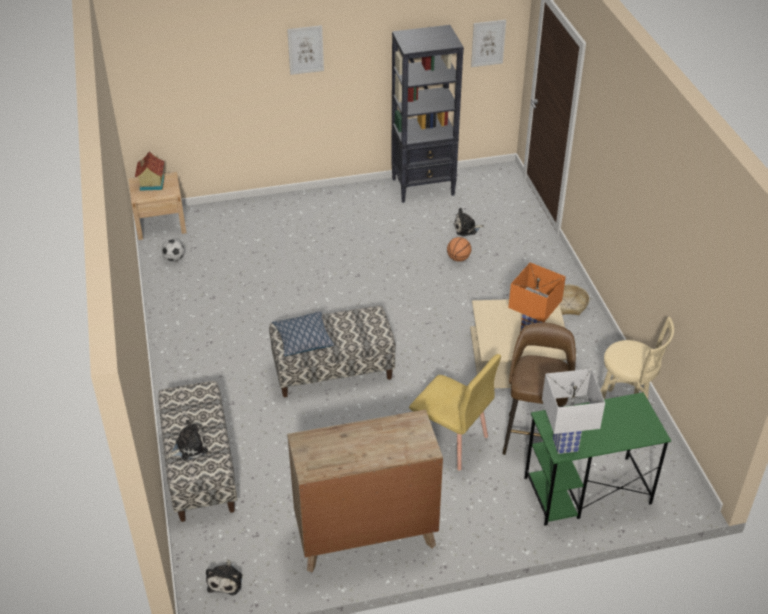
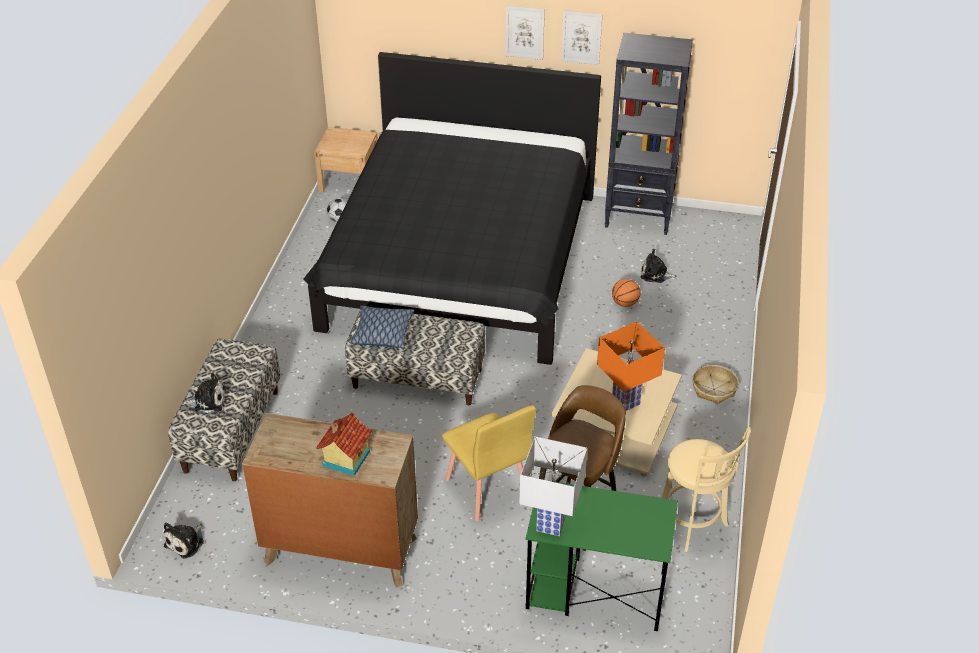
camera: 25 degrees right, 0 degrees up
toy house [135,151,165,191] -> toy house moved to [316,412,372,476]
picture [471,20,506,67] -> picture moved to [561,10,602,65]
none -> black bed [304,52,601,365]

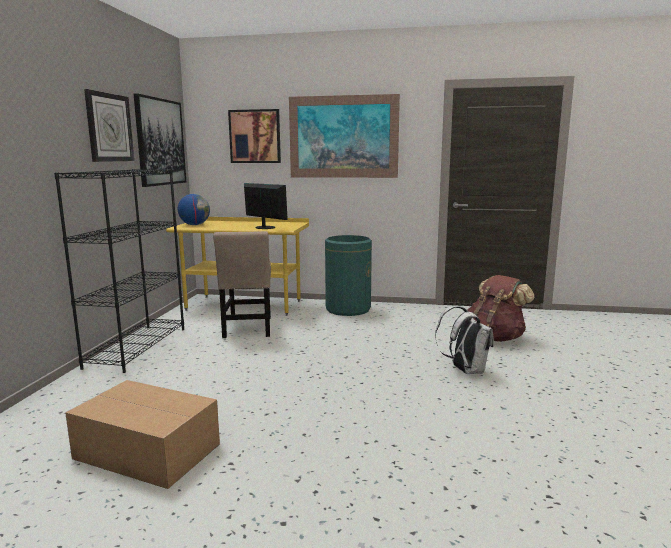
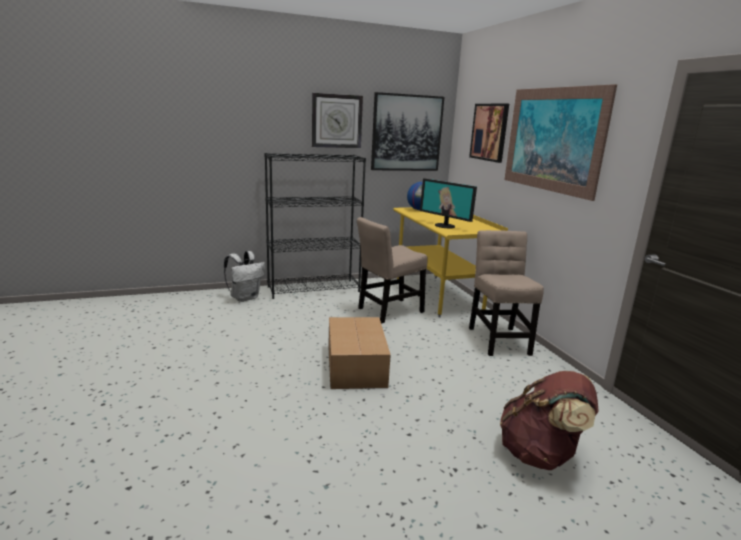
camera: 60 degrees right, 5 degrees up
cardboard box [65,380,220,489] -> cardboard box moved to [328,317,391,389]
monitor [244,183,288,229] -> monitor turned 120 degrees clockwise [420,178,477,228]
green trash can [325,235,372,316] -> beige chair [469,230,544,356]
white backpack [435,306,494,374] -> white backpack moved to [224,251,265,302]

^^^^

▶ **Problem statement**
Reproduce all entries exactly. Pictures do not belong in the copy.

▶ **Result of the task**
camera: 25 degrees right, 0 degrees up
toy house [135,151,165,191] -> toy house moved to [316,412,372,476]
picture [471,20,506,67] -> picture moved to [561,10,602,65]
none -> black bed [304,52,601,365]

camera: 60 degrees right, 5 degrees up
cardboard box [65,380,220,489] -> cardboard box moved to [328,317,391,389]
monitor [244,183,288,229] -> monitor turned 120 degrees clockwise [420,178,477,228]
green trash can [325,235,372,316] -> beige chair [469,230,544,356]
white backpack [435,306,494,374] -> white backpack moved to [224,251,265,302]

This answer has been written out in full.